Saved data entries
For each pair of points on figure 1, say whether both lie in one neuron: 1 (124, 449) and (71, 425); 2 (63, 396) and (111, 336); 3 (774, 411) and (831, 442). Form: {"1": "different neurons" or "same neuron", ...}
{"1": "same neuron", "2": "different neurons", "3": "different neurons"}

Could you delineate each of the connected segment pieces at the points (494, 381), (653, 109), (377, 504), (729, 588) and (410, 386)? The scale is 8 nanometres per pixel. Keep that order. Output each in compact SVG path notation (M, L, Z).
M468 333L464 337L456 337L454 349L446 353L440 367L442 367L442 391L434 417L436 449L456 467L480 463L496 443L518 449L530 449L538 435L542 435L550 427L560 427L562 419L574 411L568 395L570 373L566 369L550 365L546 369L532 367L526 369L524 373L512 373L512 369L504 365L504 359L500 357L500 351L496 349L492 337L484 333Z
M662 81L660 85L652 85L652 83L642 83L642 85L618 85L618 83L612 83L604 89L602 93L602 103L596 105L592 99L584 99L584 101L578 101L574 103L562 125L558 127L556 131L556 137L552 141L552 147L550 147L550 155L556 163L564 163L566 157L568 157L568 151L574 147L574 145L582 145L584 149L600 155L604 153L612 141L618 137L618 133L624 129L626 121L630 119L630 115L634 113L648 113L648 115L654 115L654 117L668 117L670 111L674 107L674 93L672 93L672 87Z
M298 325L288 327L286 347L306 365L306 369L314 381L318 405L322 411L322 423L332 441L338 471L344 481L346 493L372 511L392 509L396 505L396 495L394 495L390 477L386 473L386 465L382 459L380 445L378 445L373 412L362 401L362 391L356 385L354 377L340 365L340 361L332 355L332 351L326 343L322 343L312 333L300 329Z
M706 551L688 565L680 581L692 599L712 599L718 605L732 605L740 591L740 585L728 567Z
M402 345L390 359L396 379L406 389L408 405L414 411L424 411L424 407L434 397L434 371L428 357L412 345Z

> PROBLEM TO SOLVE
What is wanted is the full set of entries above, reproduced exactly.

> EXERCISE SOLUTION
For each pair of points on figure 1, say whether both lie in one neuron: 1 (124, 449) and (71, 425); 2 (63, 396) and (111, 336); 3 (774, 411) and (831, 442). Form: {"1": "different neurons" or "same neuron", ...}
{"1": "same neuron", "2": "different neurons", "3": "different neurons"}

Could you delineate each of the connected segment pieces at the points (494, 381), (653, 109), (377, 504), (729, 588) and (410, 386)? The scale is 8 nanometres per pixel. Keep that order. Output each in compact SVG path notation (M, L, Z).
M468 333L464 337L456 337L454 349L446 353L440 367L442 367L442 391L434 417L436 449L456 467L480 463L496 443L518 449L530 449L538 435L542 435L550 427L560 427L562 419L574 411L568 395L570 373L566 369L550 365L546 369L532 367L526 369L524 373L512 373L512 369L504 365L504 359L500 357L500 351L496 349L492 337L484 333Z
M662 81L660 85L652 85L652 83L642 83L642 85L618 85L618 83L612 83L604 89L602 93L602 103L596 105L592 99L584 99L584 101L578 101L574 103L562 125L558 127L556 131L556 137L552 141L552 147L550 147L550 155L556 163L564 163L566 157L568 157L568 151L574 147L574 145L582 145L584 149L600 155L604 153L612 141L618 137L618 133L624 129L626 121L630 119L630 115L634 113L648 113L648 115L654 115L654 117L668 117L670 111L674 107L674 93L672 93L672 87Z
M298 325L288 327L286 347L306 365L306 369L314 381L318 405L322 411L322 423L332 441L338 471L344 481L346 493L372 511L392 509L396 505L396 495L394 495L390 477L386 473L386 465L382 459L380 445L378 445L373 412L362 401L362 391L356 385L354 377L340 365L340 361L332 355L332 351L326 343L322 343L312 333L300 329Z
M706 551L688 565L680 581L692 599L712 599L718 605L732 605L740 591L740 585L728 567Z
M402 345L390 359L396 379L406 389L408 405L414 411L424 411L424 407L434 397L434 371L428 357L412 345Z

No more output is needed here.